A: A poison pill is a rights offering triggered when any party acquires above a threshold stake (e.g. 15%) without board approval. All other shareholders are then given the right to buy new shares at a deeply discounted price. This dilutes the acquirer's ownership percentage and makes the takeover far more expensive, effectively deterring the bid.
Q: What is a Golden Parachute?
A: A golden parachute is a highly lucrative severance package guaranteed to senior management if the firm is taken over and they are dismissed. Paradoxically, it can actually create value — because knowing they will be compensated, management is more willing to accept a takeover, reducing entrenchment and making deals easier to complete.
Q: What are the post-bid takeover defences?

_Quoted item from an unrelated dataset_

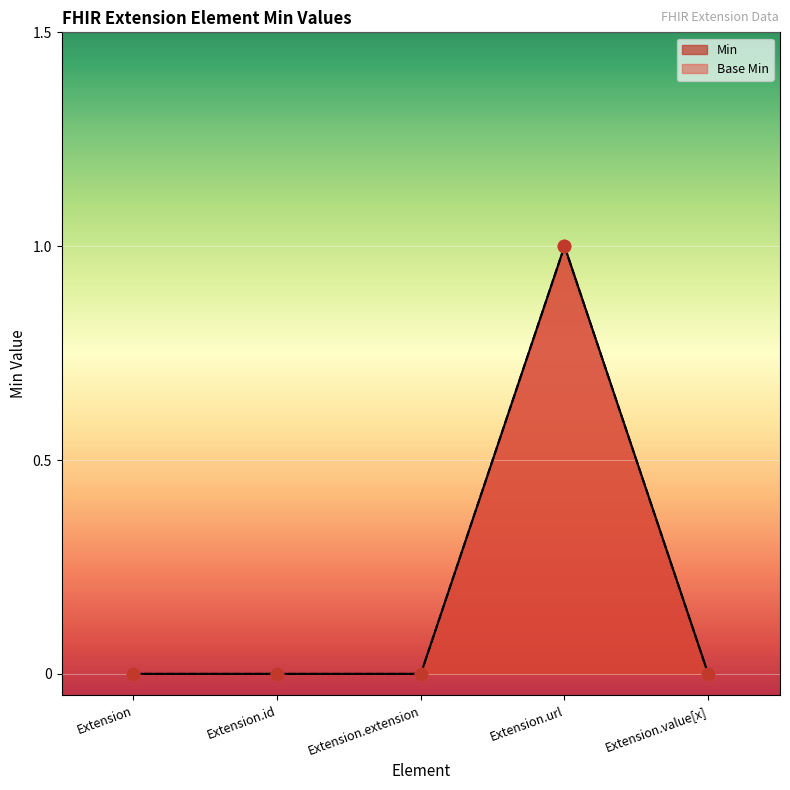

Which series reaches the minimum Y coordinate?

Min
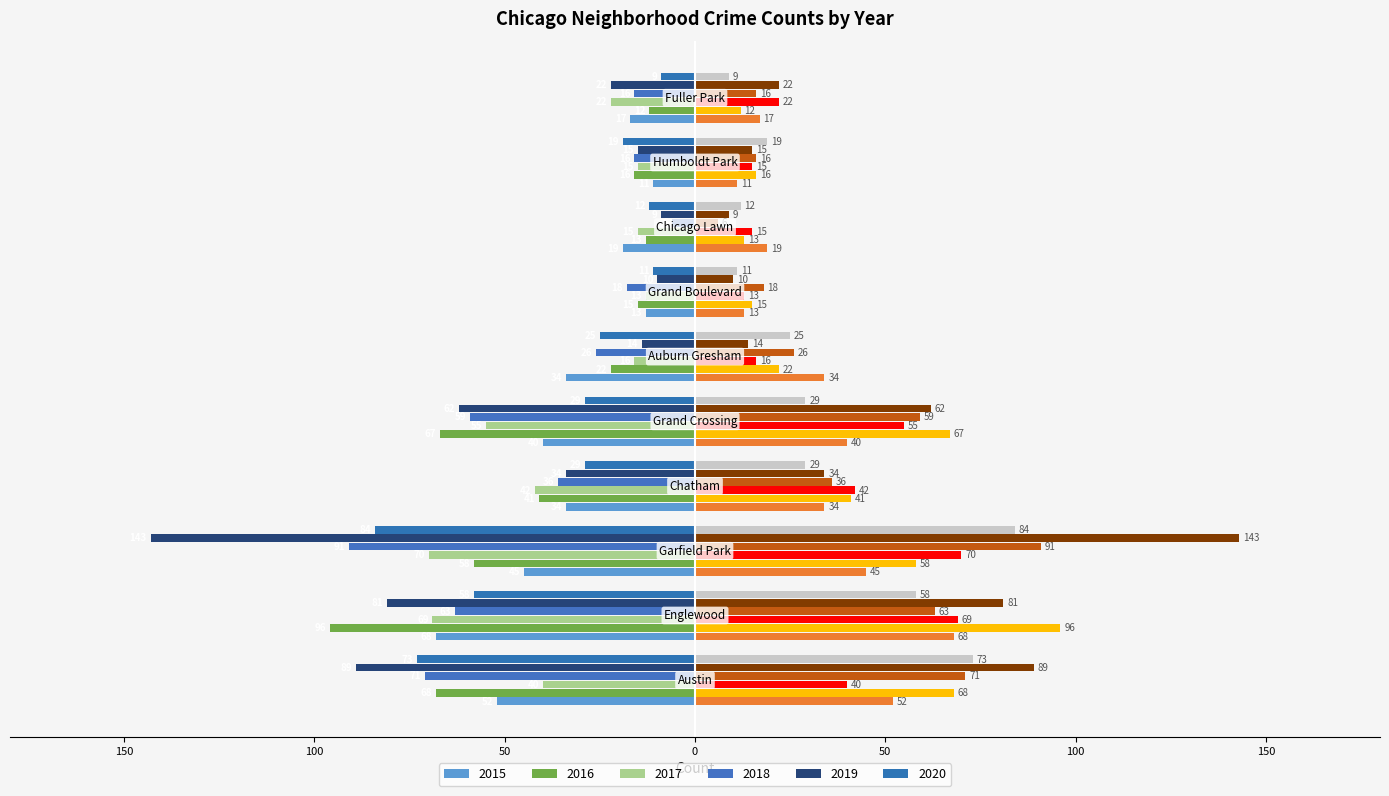

How many bars are there in each group?

6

A: After a bid is made, the target can: (1) Reject the initial offer and persuade shareholders it undervalues the firm. (2) Recapitalise — issue debt to pay dividends or buy back shares, raising the stock price and leaving less cash on the balance sheet. (3) Sell off assets the acquirer wants, removing the acquisition rationale. (4) Find a White Knight — a friendly acquirer. (5) Find a White Squire — a passive investor who buys a large block with special voting rights.

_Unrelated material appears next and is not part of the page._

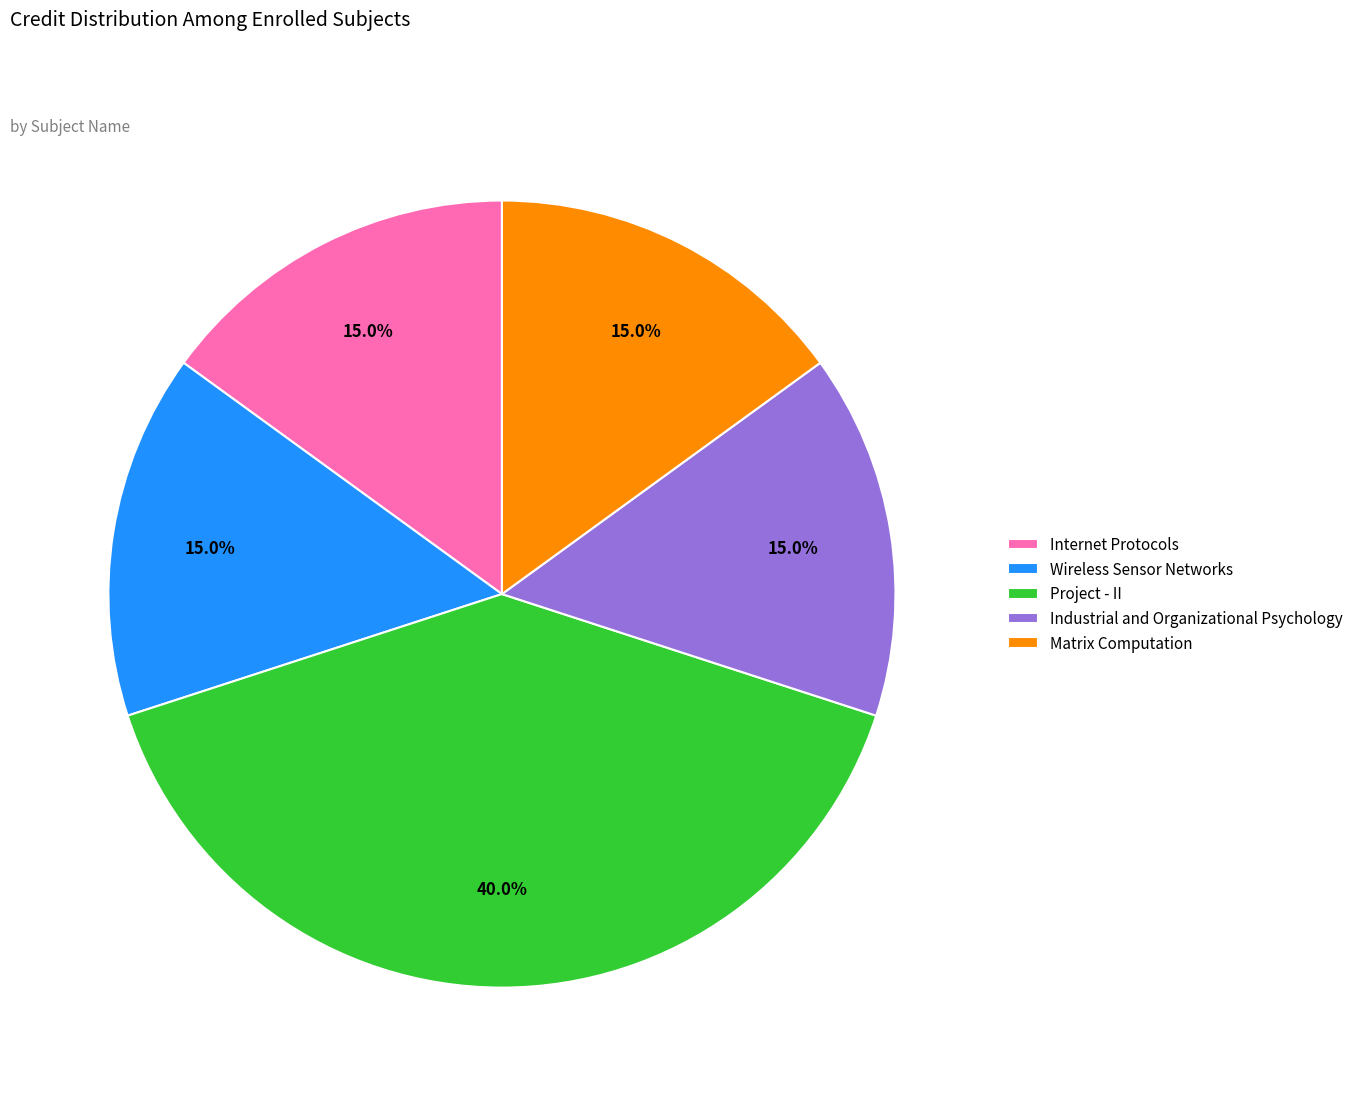

Between Matrix Computation and Project - II, which is larger?

Project - II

Q: What is a White Knight defence?
A: The target firm arranges to be acquired by a friendly firm instead of the hostile bidder. The white knight may offer a higher price, or may promise to retain employees and not break up divisions — making it a more acceptable outcome for management and shareholders.

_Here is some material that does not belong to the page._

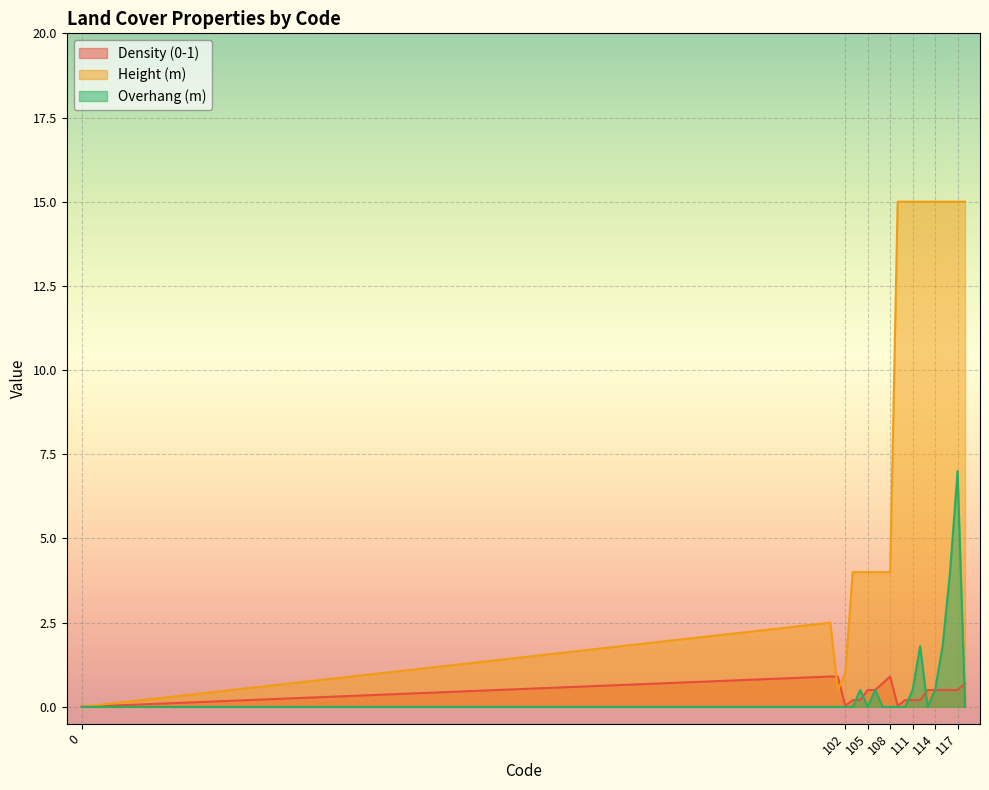

What is the value of the Density (0-1) point at the 18th from the left?

0.5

Q: What is a White Squire defence?
A: A large, passive investor or company agrees to purchase a substantial block of the target's shares, receiving special voting rights in exchange. This blocks the hostile acquirer from gaining majority control without giving full control to the white squire either.
Q: Worked Example — Browns/Greenwood: What is the new share price after acquisition?
A: Browns (£600m, 40m shares) acquires Greenwood (£250m, 20m shares) with £250m synergies. Browns issues 15m new shares. Combined value = £600m + £250m + £250m = £1,100m. Total shares = 40m + 15m = 55m. New share price = £1,100m ÷ 55m = £20 per share.
Q: Worked Example — Browns/Greenwood: What exchange ratio gives a £300m acquisition offer?
A: Target ownership fraction = £300m ÷ £1,100m = 27.27%. Setting New shares ÷ (New shares + 40m) = 27.27% gives New shares ≈ 15m. Exchange ratio = 15m ÷ 20m = 0.75 — each Greenwood shareholder receives 0.75 Browns shares per Greenwood share held.
Q: Case Study — How did Twitter use the Poison Pill against Elon Musk?
A: On 15 April 2022, Twitter adopted a poison pill: if any party acquired 15% or more of Twitter's shares without board approval, all other shareholders could purchase additional shares at a discounted price. This diluted any acquirer's stake and locked Musk into the $54.20/share price, making the deal more expensive. The pill was set to expire April 2023. Musk ultimately completed the acquisition on 28 October 2022 at the original $44 billion price.
Q: Case Study — What role did the Staggered Board and Proxy Fight play in the Twitter takeover?
A: Twitter had a staggered board as a pre-bid defence. When Musk made his hostile bid, he could have launched a proxy fight — but because of the staggered board, he would have needed to win two consecutive annual elections to gain board majority, which would have taken years. This made a direct acquisition offer more practical than a proxy fight route.
Q: What is the formula for synergy in terms of incremental cash flows?
A: ΔCFt = ΔRevt − ΔCostst − ΔTaxest − ΔCapital Requirementst. Where ΔCFt is the difference between the cash flow of the combined firm and the sum of the cash flows of the two firms operating separately at time t. Positive values across all periods represent real synergy value.
Q: Why do bidders sometimes fail or overpay in M&A?
A: Three main reasons: (1) Information asymmetry — the bidder cannot know all facts about the target before the merger, and targets only agree to sell if the price exceeds their true value. (2) Managerial hubris — managers overestimate synergies and pay too much, taking on too much debt. (3) Financial advisers — bidders rely on advisers (investment banks) who earn high fees and have a financial incentive to promote deals, regardless of whether they create value.